[Текст для чтения]
━━━━━━━━━━━━━━━━━━━━━━━━━━━━━━
Помимо политических целей, у Бухарина в Лондоне была и амбициозная интеллектуальная программа. С 1920‑х годов он имел репутацию главного теоретика партии и систематизатора марксизма. В своей опубликованной в 1921 году книге Теория исторического материализма: Популярный учебник марксистской социологии230 Бухарин предложил синтетическую теорию марксизма, в которой идеи Маркса увязывались с современными достижениями общественных и естественных наук, а также рассуждал о главном вызове, стоявшем перед марксизмом, – вызове, который бросала ему социология. Со времени первого упоминания в рамках системы позитивной философии О. Конта социология превратилась в увлекательную новую область, которую развивали такие крупные западные мыслители, как Э. Дюркгейм, В. Парето, Б. Кроче, М. Вебер, и другие. За развитием новой области внимательно наблюдали и марксисты, включая Ленина, однако марксисты скорее старались размежеваться с социологами как с интеллектуальными конкурентами231. Бухарин, однако, счел социологию «весьма интересной». Вторя Конту, он писал: «Есть среди общественных наук две важные науки, которые рассматривают не отдельную область общественной жизни, а всю общественную жизнь во всей ее сложности… Такими науками являются, с одной стороны, история, а с другой – социология». Если «история прослеживает и описывает», то социология «ставит общие вопросы». Как «наиболее общая (абстрактная) из общественных наук» она «служит методом для истории». В свете этого марксистский «исторический материализм», как утверждал Бухарин, – это «не политическая экономия, не история; [но] общее учение об обществе…, т.-е. социология»232. Подзаголовок к его книге – Популярный учебник марксистской социологии – как нельзя лучше выразил эту идею в самом сжатом виде.
━━━━━━━━━━━━━━━━━━━━━━━━━━━━━━
[Задание 1]
Отредактируйте все записи: замените «chart» на «graph», а остальное оставьте без изменений. Изображения в ответ не включайте.

[Данные анализа диаграмм]
━━━━━━━━━━━━━━━━━━━━━━━━━━━━━━
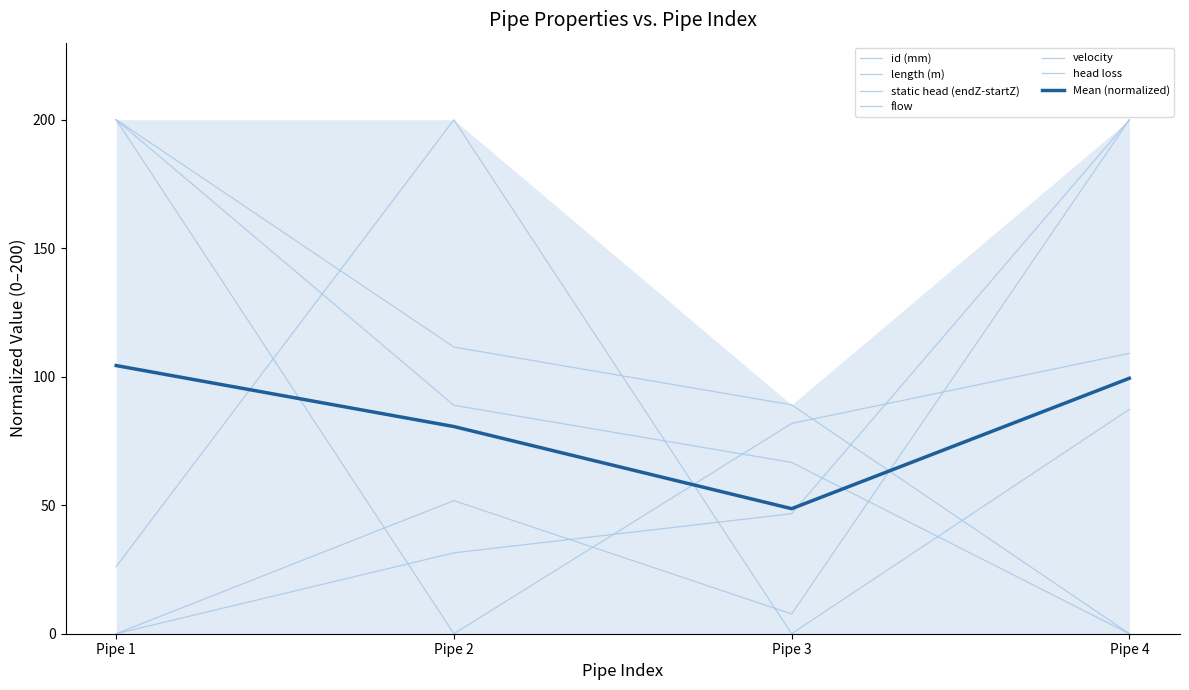

What are all the series names shown in the legend?

id (mm), length (m), static head (endZ-startZ), flow, velocity, head loss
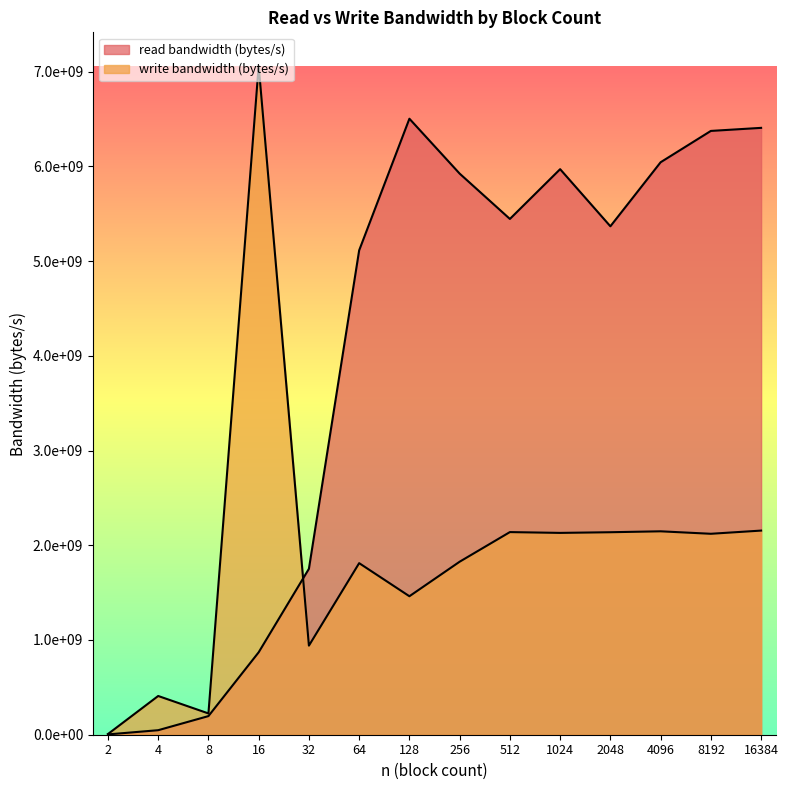

How many lines are shown in the chart?

2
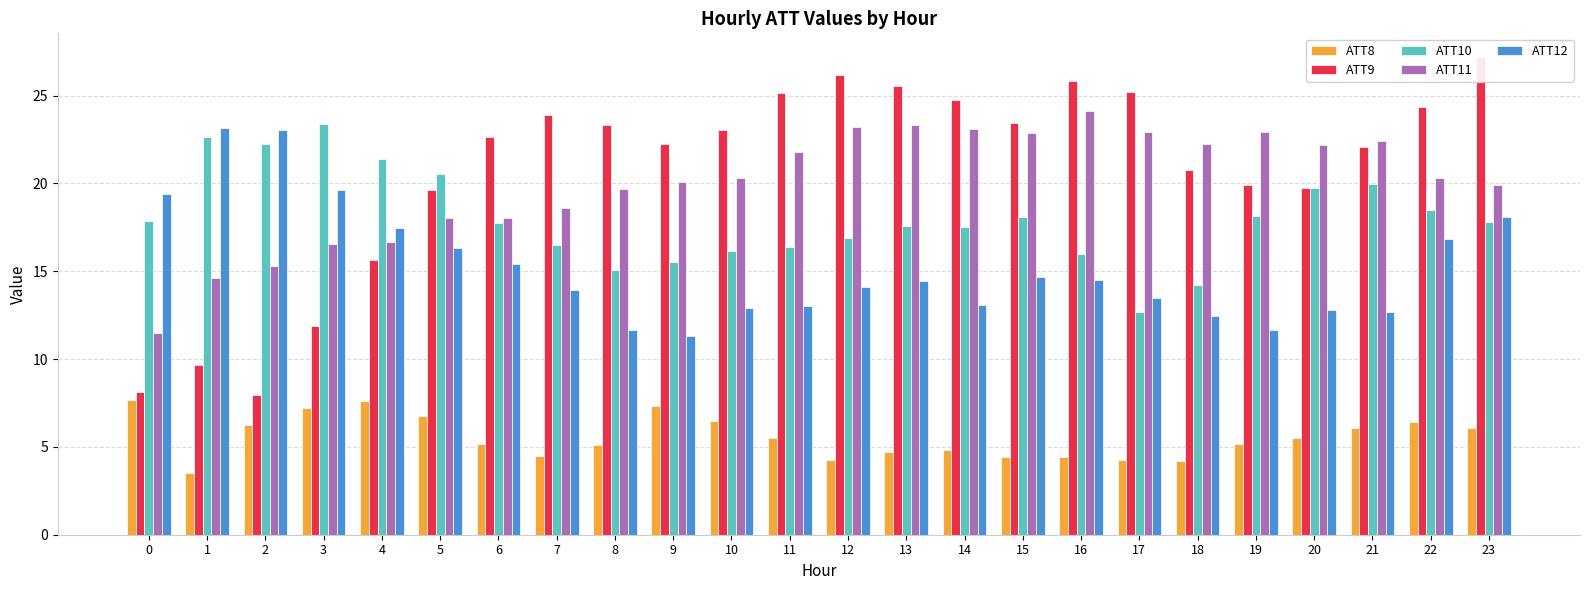

Reading right to left, list all the values displayed in this chart.

ATT8: 23=6.1	22=6.4	21=6.1	20=5.5	19=5.2	18=4.2	17=4.3	16=4.4	15=4.4	14=4.8	13=4.7	12=4.3	11=5.5	10=6.5	9=7.3	8=5.1	7=4.5	6=5.1	5=6.7	4=7.6	3=7.2	2=6.2	1=3.5	0=7.7
ATT9: 23=27.2	22=24.3	21=22.1	20=19.8	19=19.9	18=20.8	17=25.2	16=25.8	15=23.4	14=24.7	13=25.6	12=26.2	11=25.2	10=23.0	9=22.2	8=23.3	7=23.9	6=22.6	5=19.6	4=15.7	3=11.9	2=8.0	1=9.7	0=8.2
ATT10: 23=17.8	22=18.5	21=19.9	20=19.7	19=18.1	18=14.2	17=12.7	16=16.0	15=18.1	14=17.5	13=17.6	12=16.9	11=16.4	10=16.2	9=15.5	8=15.1	7=16.5	6=17.8	5=20.6	4=21.4	3=23.4	2=22.2	1=22.6	0=17.9
ATT11: 23=19.9	22=20.3	21=22.4	20=22.2	19=22.9	18=22.3	17=23.0	16=24.1	15=22.9	14=23.1	13=23.3	12=23.2	11=21.8	10=20.3	9=20.1	8=19.7	7=18.6	6=18.0	5=18.0	4=16.7	3=16.5	2=15.3	1=14.6	0=11.5
ATT12: 23=18.1	22=16.8	21=12.7	20=12.8	19=11.7	18=12.4	17=13.5	16=14.5	15=14.7	14=13.1	13=14.4	12=14.1	11=13.0	10=12.9	9=11.3	8=11.7	7=13.9	6=15.4	5=16.3	4=17.5	3=19.6	2=23.0	1=23.1	0=19.4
━━━━━━━━━━━━━━━━━━━━━━━━━━━━━━
[Задание 2]
Переведите на английский язык предложение из текста о Бухарине: «Если „история прослеживает и описывает“, то социология „ставит общие вопросы“».

[Письменный ответ 1]
What are all the series names shown in the legend?

id (mm), length (m), static head (endZ-startZ), flow, velocity, head loss

How many lines are shown in the graph?

2

Reading right to left, list all the values displayed in this graph.

ATT8: 23=6.1	22=6.4	21=6.1	20=5.5	19=5.2	18=4.2	17=4.3	16=4.4	15=4.4	14=4.8	13=4.7	12=4.3	11=5.5	10=6.5	9=7.3	8=5.1	7=4.5	6=5.1	5=6.7	4=7.6	3=7.2	2=6.2	1=3.5	0=7.7
ATT9: 23=27.2	22=24.3	21=22.1	20=19.8	19=19.9	18=20.8	17=25.2	16=25.8	15=23.4	14=24.7	13=25.6	12=26.2	11=25.2	10=23.0	9=22.2	8=23.3	7=23.9	6=22.6	5=19.6	4=15.7	3=11.9	2=8.0	1=9.7	0=8.2
ATT10: 23=17.8	22=18.5	21=19.9	20=19.7	19=18.1	18=14.2	17=12.7	16=16.0	15=18.1	14=17.5	13=17.6	12=16.9	11=16.4	10=16.2	9=15.5	8=15.1	7=16.5	6=17.8	5=20.6	4=21.4	3=23.4	2=22.2	1=22.6	0=17.9
ATT11: 23=19.9	22=20.3	21=22.4	20=22.2	19=22.9	18=22.3	17=23.0	16=24.1	15=22.9	14=23.1	13=23.3	12=23.2	11=21.8	10=20.3	9=20.1	8=19.7	7=18.6	6=18.0	5=18.0	4=16.7	3=16.5	2=15.3	1=14.6	0=11.5
ATT12: 23=18.1	22=16.8	21=12.7	20=12.8	19=11.7	18=12.4	17=13.5	16=14.5	15=14.7	14=13.1	13=14.4	12=14.1	11=13.0	10=12.9	9=11.3	8=11.7	7=13.9	6=15.4	5=16.3	4=17.5	3=19.6	2=23.0	1=23.1	0=19.4

[Письменный ответ 2]
If "history traces and describes," then sociology "poses general questions."